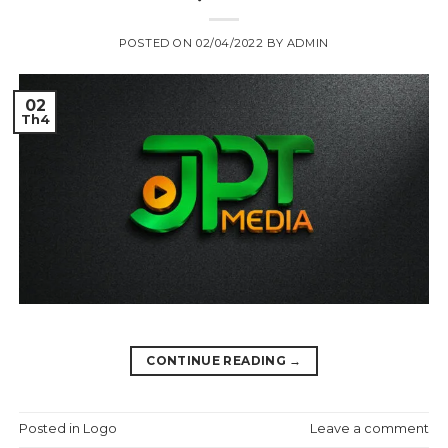
POSTED ON
02/04/2022
BY
ADMIN
02
Th4
CONTINUE READING
→
Posted in
Logo
Leave a comment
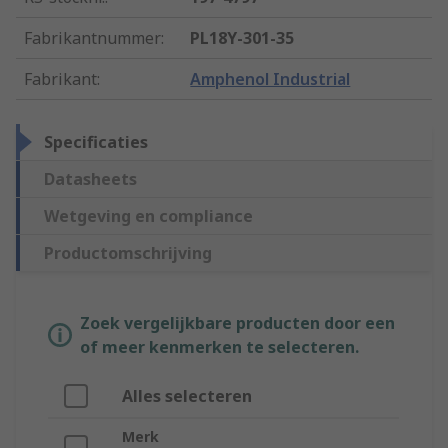
Fabrikantnummer
:
PL18Y-301-35
Fabrikant
:
Amphenol Industrial
Specificaties
Datasheets
Wetgeving en compliance
Productomschrijving
Zoek vergelijkbare producten door een
of meer kenmerken te selecteren.
Alles selecteren
Merk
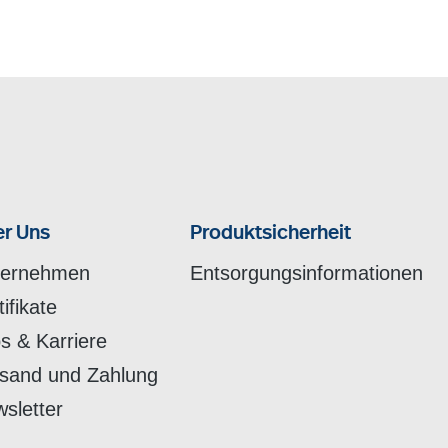
r Uns
Produktsicherheit
ternehmen
Entsorgungsinformationen
tifikate
s & Karriere
sand und Zahlung
sletter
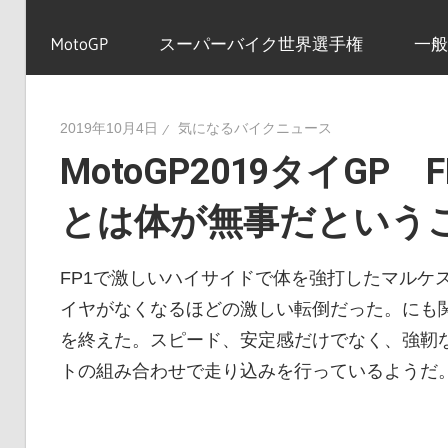
イ
MotoGP
スーパーバイク世界選手権
一般
ク
2019年10月4日
気になるバイクニュース
MotoGP2019タイGP
ニ
とは体が無事だという
ュ
FP1で激しいハイサイドで体を強打したマルケ
イヤがなくなるほどの激しい転倒だった。にも関
ー
を終えた。スピード、安定感だけでなく、強靭
トの組み合わせで走り込みを行っているようだ
ス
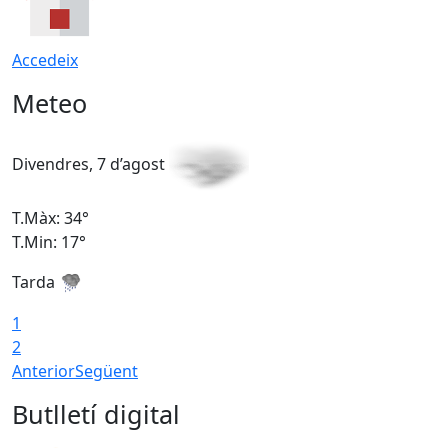
Accedeix
Meteo
Divendres, 7 d’agost
D
T.Màx: 34°
T
T.Min: 17°
T
Tarda
T
1
2
Anterior
Següent
Butlletí digital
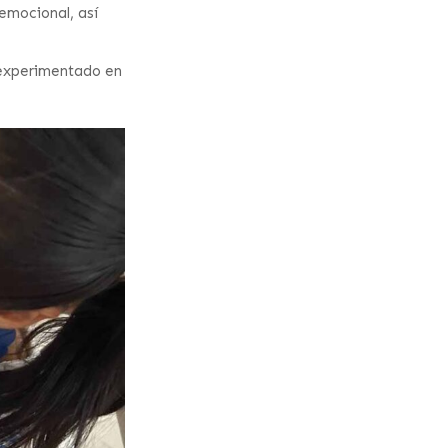
emocional, así
experimentado en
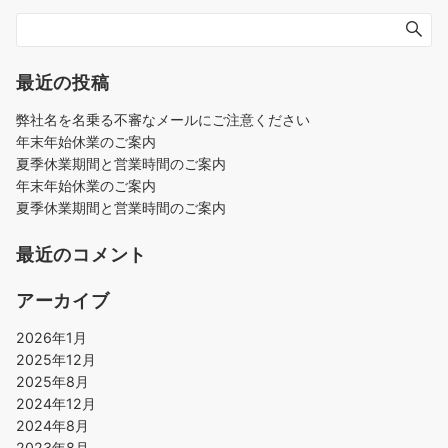
最近の投稿
弊社名を名乗る不審なメールにご注意ください
年末年始休業のご案内
夏季休業期間と営業時間のご案内
年末年始休業のご案内
夏季休業期間と営業時間のご案内
最近のコメント
アーカイブ
2026年1月
2025年12月
2025年8月
2024年12月
2024年8月
2023年8月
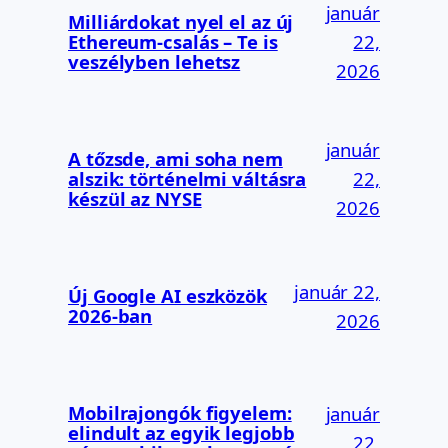
január
Milliárdokat nyel el az új
Ethereum-csalás – Te is
22,
veszélyben lehetsz
2026
január
A tőzsde, ami soha nem
alszik: történelmi váltásra
22,
készül az NYSE
2026
január 22,
Új Google AI eszközök
2026-ban
2026
Mobilrajongók figyelem:
január
elindult az egyik legjobb
22,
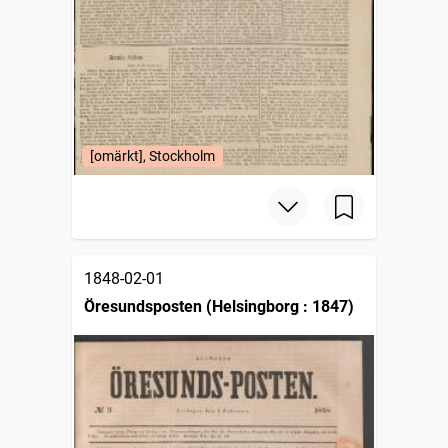
[omärkt], Stockholm
1848-02-01
Öresundsposten (Helsingborg : 1847)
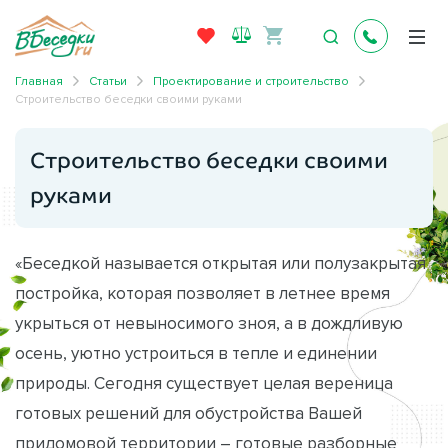
Главная
Статьи
Проектирование и строительство
Строительство беседки своими руками
Строительство беседки своими
руками
«Беседкой называется открытая или полузакрытая
постройка, которая позволяет в летнее время
укрыться от невыносимого зноя, а в дождливую
осень, уютно устроиться в тепле и единении
природы. Сегодня существует целая вереница
готовых решений для обустройства Вашей
придомовой территории – готовые разборные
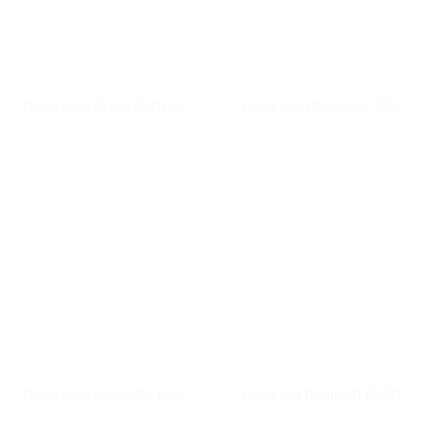
XEM NHANH
XEM NHANH
Máy in nhãn để bàn PT-D450
Máy in nhãn Brother QL-800
XEM NHANH
XEM NHANH
Máy in nhãn Brother QL-1100
Máy In ống Brother PT-E800T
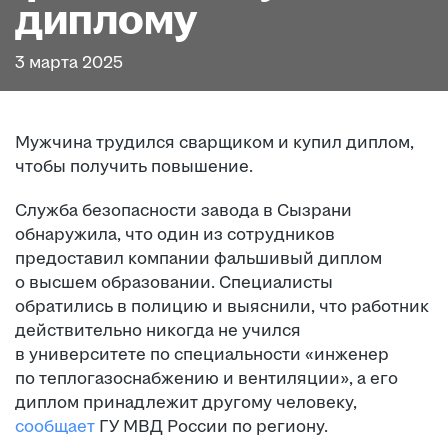
диплому
3 марта 2025
Мужчина трудился сварщиком и купил диплом,
чтобы получить повышение.
Служба безопасности завода в Сызрани
обнаружила, что один из сотрудников
предоставил компании фальшивый диплом
о высшем образовании. Специалисты
обратились в полицию и выяснили, что работник
действительно никогда не учился
в университете по специальности «инженер
по теплогазоснабжению и вентиляции», а его
диплом принадлежит другому человеку,
сообщает
ГУ МВД России по региону.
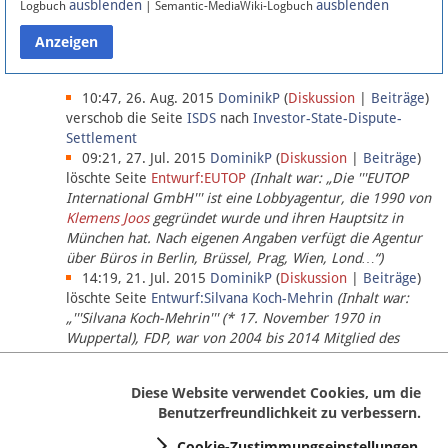
ausblenden
ausblenden
Logbuch
| Semantic-MediaWiki-Logbuch
Datenschutz
Über Lobbypedia
10:47, 26. Aug. 2015
DominikP
(
Diskussion
|
Beiträge
)
verschob die Seite
ISDS
nach
Investor-State-Dispute-
Settlement
Impressum
09:21, 27. Jul. 2015
DominikP
(
Diskussion
|
Beiträge
)
löschte Seite
Entwurf:EUTOP
(Inhalt war: „Die '''EUTOP
International GmbH''' ist eine Lobbyagentur, die 1990 von
Klemens Joos
gegründet wurde und ihren Hauptsitz in
München hat. Nach eigenen Angaben verfügt die Agentur
über Büros in Berlin, Brüssel, Prag, Wien, Lond…“)
14:19, 21. Jul. 2015
DominikP
(
Diskussion
|
Beiträge
)
löschte Seite
Entwurf:Silvana Koch-Mehrin
(Inhalt war:
„'''Silvana Koch-Mehrin''' (* 17. November 1970 in
Wuppertal), FDP, war von 2004 bis 2014 Mitglied des
Europäischen Parlaments, seit November 2014 ist sie für
die Lob…“ (einziger Bearbeiter:
DominikP
))
Diese Website verwendet Cookies, um die
Benutzerfreundlichkeit zu verbessern.
Cookie-Zustimmungseinstellungen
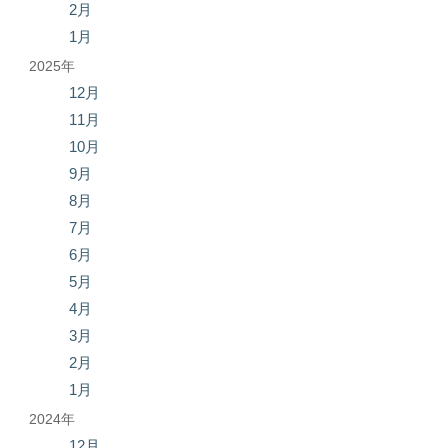
2月
1月
2025年
12月
11月
10月
9月
8月
7月
6月
5月
4月
3月
2月
1月
2024年
12月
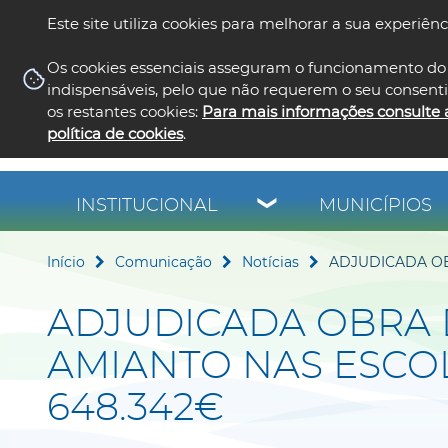
Este site utiliza cookies para melhorar a sua experiênc
Os cookies essenciais asseguram o funcionamento do 
indispensáveis, pelo que não requerem o seu consent
os restantes cookies:
Para mais informações consulte 
política de cookies
.
INSTITUCIONAL
MUNICÍPIOS
Início
Comunicação
Notícias
ADJUDICADA OB
ADJUDICADA OBRA
AMIANTO NAS ESCO
648.342€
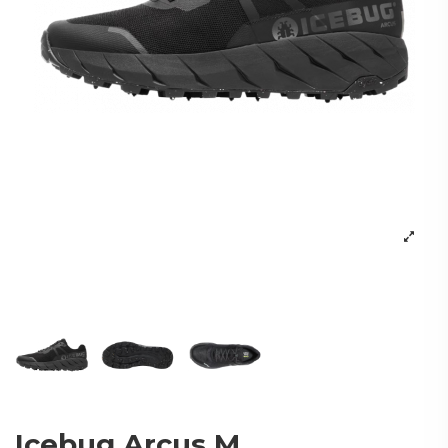
Icebug Arcus M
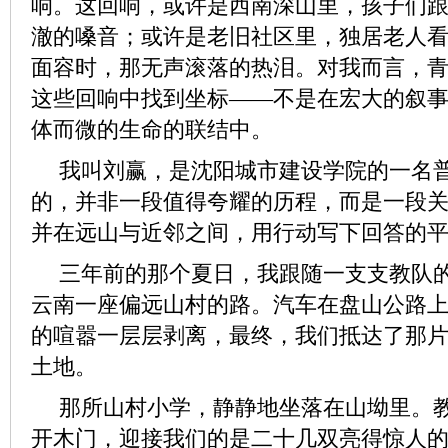
响。这回响，或许是西南深山里，孩子们
澈的嗓音；或许是老旧社区里，独居老人
面容时，那无声滚落的热泪。对我而言，
这些回响中找到坐标——不是在宏大的叙
体而微的生命的联结中。
我叫刘赢，是沈阳城市建设学院的一名
的，并非一段值得夸耀的历程，而是一段
并在远山与近邻之间，用行动写下回答的
三年前的那个夏日，我跟随一支支教队
云南一座偏远山村的路。汽车在盘山公路
的喧嚣一层层剥离，最终，我们抵达了那
土地。
那所山村小学，静静地坐落在山坳里。
开木门，迎接我们的是二十几双亮得惊人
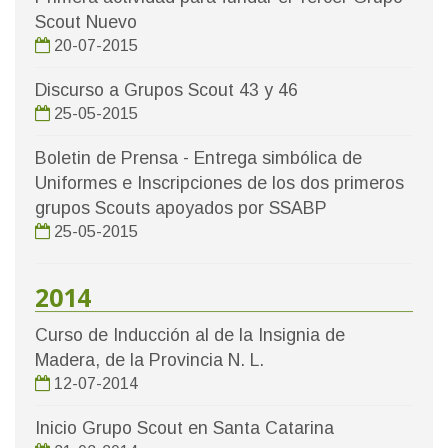
Scout Nuevo
20-07-2015
Discurso a Grupos Scout 43 y 46
25-05-2015
Boletin de Prensa - Entrega simbólica de
Uniformes e Inscripciones de los dos primeros
grupos Scouts apoyados por SSABP
25-05-2015
2014
Curso de Inducción al de la Insignia de
Madera, de la Provincia N. L.
12-07-2014
Inicio Grupo Scout en Santa Catarina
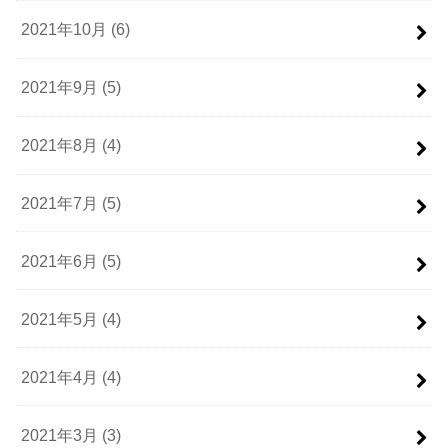
2021年10月 (6)
2021年9月 (5)
2021年8月 (4)
2021年7月 (5)
2021年6月 (5)
2021年5月 (4)
2021年4月 (4)
2021年3月 (3)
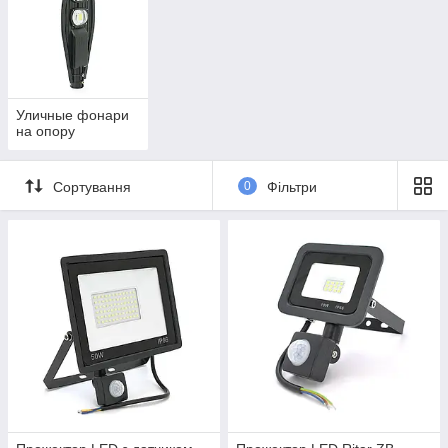
Уличные фонари
на опору
Сортування
0
Фільтри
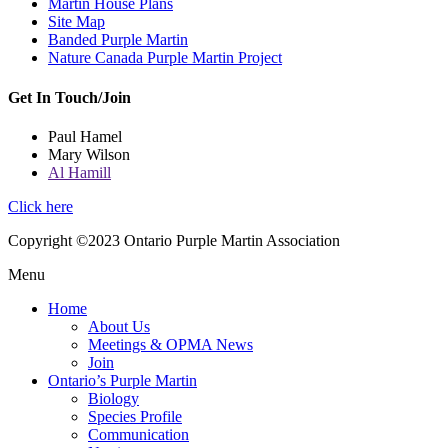
Martin House Plans
Site Map
Banded Purple Martin
Nature Canada Purple Martin Project
Get In Touch/Join
Paul Hamel
Mary Wilson
Al Hamill
Click here
Copyright ©2023 Ontario Purple Martin Association
Menu
Home
About Us
Meetings & OPMA News
Join
Ontario’s Purple Martin
Biology
Species Profile
Communication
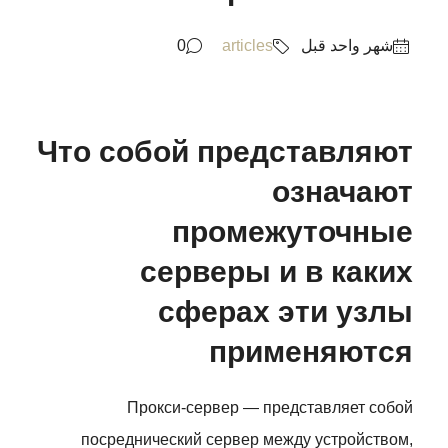
‏شهر واحد قبل
articles
0
Что собой представляют
означают
промежуточные
серверы и в каких
сферах эти узлы
применяются
Прокси-сервер — представляет собой
посреднический сервер между устройством,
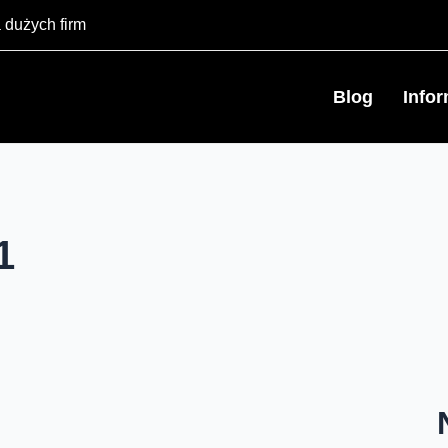
 dużych firm
Blog
Info
1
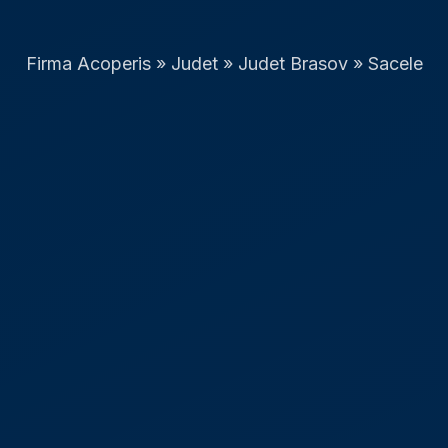
Firma Acoperis
»
Judet
»
Judet Brasov
»
Sacele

____

> What to do: Without including any picture, repeat the data exactly.

> Solution to the exercise:
POSTED ON
02/04/2022
BY
ADMIN
02
Th4
CONTINUE READING
→
Posted in
Logo
Leave a comment
Fabrikantnummer
:
PL18Y-301-35
Fabrikant
:
Amphenol Industrial
Specificaties
Datasheets
Wetgeving en compliance
Productomschrijving
Zoek vergelijkbare producten door een
of meer kenmerken te selecteren.
Alles selecteren
Merk
r Uns
Produktsicherheit
ternehmen
Entsorgungsinformationen
tifikate
s & Karriere
sand und Zahlung
sletter
イ
MotoGP
スーパーバイク世界選手権
一般
ク
2019年10月4日
気になるバイクニュース
MotoGP2019タイGP
ニ
とは体が無事だという
ュ
FP1で激しいハイサイドで体を強打したマルケ
イヤがなくなるほどの激しい転倒だった。にも関
ー
を終えた。スピード、安定感だけでなく、強靭
トの組み合わせで走り込みを行っているようだ
ス
Accedeix
Meteo
Divendres, 7 d’agost
D
T.Màx: 34°
T
T.Min: 17°
T
Tarda
T
1
2
Anterior
Següent
Butlletí digital
emocional, así
experimentado en
最近の投稿
弊社名を名乗る不審なメールにご注意ください
年末年始休業のご案内
夏季休業期間と営業時間のご案内
年末年始休業のご案内
夏季休業期間と営業時間のご案内
最近のコメント
アーカイブ
2026年1月
2025年12月
2025年8月
2024年12月
2024年8月
2023年8月
január
Milliárdokat nyel el az új
Ethereum-csalás – Te is
22,
veszélyben lehetsz
2026
január
A tőzsde, ami soha nem
alszik: történelmi váltásra
22,
készül az NYSE
2026
január 22,
Új Google AI eszközök
2026-ban
2026
Mobilrajongók figyelem:
január
elindult az egyik legjobb
22,
[omärkt], Stockholm
1848-02-01
Öresundsposten (Helsingborg : 1847)
Главная
Статьи
Проектирование и строительство
Строительство беседки своими руками
Строительство беседки своими
руками
«Беседкой называется открытая или полузакрытая
постройка, которая позволяет в летнее время
укрыться от невыносимого зноя, а в дождливую
осень, уютно устроиться в тепле и единении
природы. Сегодня существует целая вереница
готовых решений для обустройства Вашей
придомовой территории – готовые разборные
XEM NHANH
XEM NHANH
Máy in nhãn để bàn PT-D450
Máy in nhãn Brother QL-800
XEM NHANH
XEM NHANH
Máy in nhãn Brother QL-1100
Máy In ống Brother PT-E800T
диплому
3 марта 2025
Мужчина трудился сварщиком и купил диплом,
чтобы получить повышение.
Служба безопасности завода в Сызрани
обнаружила, что один из сотрудников
предоставил компании фальшивый диплом
о высшем образовании. Специалисты
обратились в полицию и выяснили, что работник
действительно никогда не учился
в университете по специальности «инженер
по теплогазоснабжению и вентиляции», а его
диплом принадлежит другому человеку,
сообщает
ГУ МВД России по региону.
ausblenden
ausblenden
Logbuch
| Semantic-MediaWiki-Logbuch
Datenschutz
Über Lobbypedia
10:47, 26. Aug. 2015
DominikP
(
Diskussion
|
Beiträge
)
verschob die Seite
ISDS
nach
Investor-State-Dispute-
Settlement
Impressum
09:21, 27. Jul. 2015
DominikP
(
Diskussion
|
Beiträge
)
löschte Seite
Entwurf:EUTOP
(Inhalt war: „Die '''EUTOP
International GmbH''' ist eine Lobbyagentur, die 1990 von
Klemens Joos
gegründet wurde und ihren Hauptsitz in
München hat. Nach eigenen Angaben verfügt die Agentur
über Büros in Berlin, Brüssel, Prag, Wien, Lond…“)
14:19, 21. Jul. 2015
DominikP
(
Diskussion
|
Beiträge
)
löschte Seite
Entwurf:Silvana Koch-Mehrin
(Inhalt war:
„'''Silvana Koch-Mehrin''' (* 17. November 1970 in
Wuppertal), FDP, war von 2004 bis 2014 Mitglied des
Europäischen Parlaments, seit November 2014 ist sie für
die Lob…“ (einziger Bearbeiter:
DominikP
))
Diese Website verwendet Cookies, um die
Benutzerfreundlichkeit zu verbessern.
Cookie-Zustimmungseinstellungen
2月
1月
2025年
12月
11月
10月
9月
8月
7月
6月
5月
4月
3月
2月
1月
2024年
12月
Este site utiliza cookies para melhorar a sua experiênc
Os cookies essenciais asseguram o funcionamento do 
indispensáveis, pelo que não requerem o seu consent
os restantes cookies:
Para mais informações consulte 
política de cookies
.
INSTITUCIONAL
MUNICÍPIOS
Início
Comunicação
Notícias
ADJUDICADA OB
ADJUDICADA OBRA
AMIANTO NAS ESCO
648.342€
Icebug Arcus M
响。这回响，或许是西南深山里，孩子们
澈的嗓音；或许是老旧社区里，独居老人
面容时，那无声滚落的热泪。对我而言，
这些回响中找到坐标——不是在宏大的叙
体而微的生命的联结中。
我叫刘赢，是沈阳城市建设学院的一名
的，并非一段值得夸耀的历程，而是一段
并在远山与近邻之间，用行动写下回答的
三年前的那个夏日，我跟随一支支教队
云南一座偏远山村的路。汽车在盘山公路
的喧嚣一层层剥离，最终，我们抵达了那
土地。
那所山村小学，静静地坐落在山坳里。
开木门，迎接我们的是二十几双亮得惊人
Scout Nuevo
20-07-2015
Discurso a Grupos Scout 43 y 46
25-05-2015
Boletin de Prensa - Entrega simbólica de
Uniformes e Inscripciones de los dos primeros
grupos Scouts apoyados por SSABP
25-05-2015
2014
Curso de Inducción al de la Insignia de
Madera, de la Provincia N. L.
12-07-2014
Inicio Grupo Scout en Santa Catarina
2021年10月 (6)
2021年9月 (5)
2021年8月 (4)
2021年7月 (5)
2021年6月 (5)
2021年5月 (4)
2021年4月 (4)
2021年3月 (3)
Уличные фонари
на опору
Сортування
0
Фільтри
Martin House Plans
Site Map
Banded Purple Martin
Nature Canada Purple Martin Project
Get In Touch/Join
Paul Hamel
Mary Wilson
Al Hamill
Click here
Copyright ©2023 Ontario Purple Martin Association
Menu
Home
About Us
Meetings & OPMA News
Join
Ontario’s Purple Martin
Biology
Species Profile
Communication
‏شهر واحد قبل
articles
0
Что собой представляют
означают
промежуточные
серверы и в каких
сферах эти узлы
применяются
Прокси-сервер — представляет собой
посреднический сервер между устройством,
 dużych firm
Blog
Info
1
Firma Acoperis
»
Judet
»
Judet Brasov
»
Sacele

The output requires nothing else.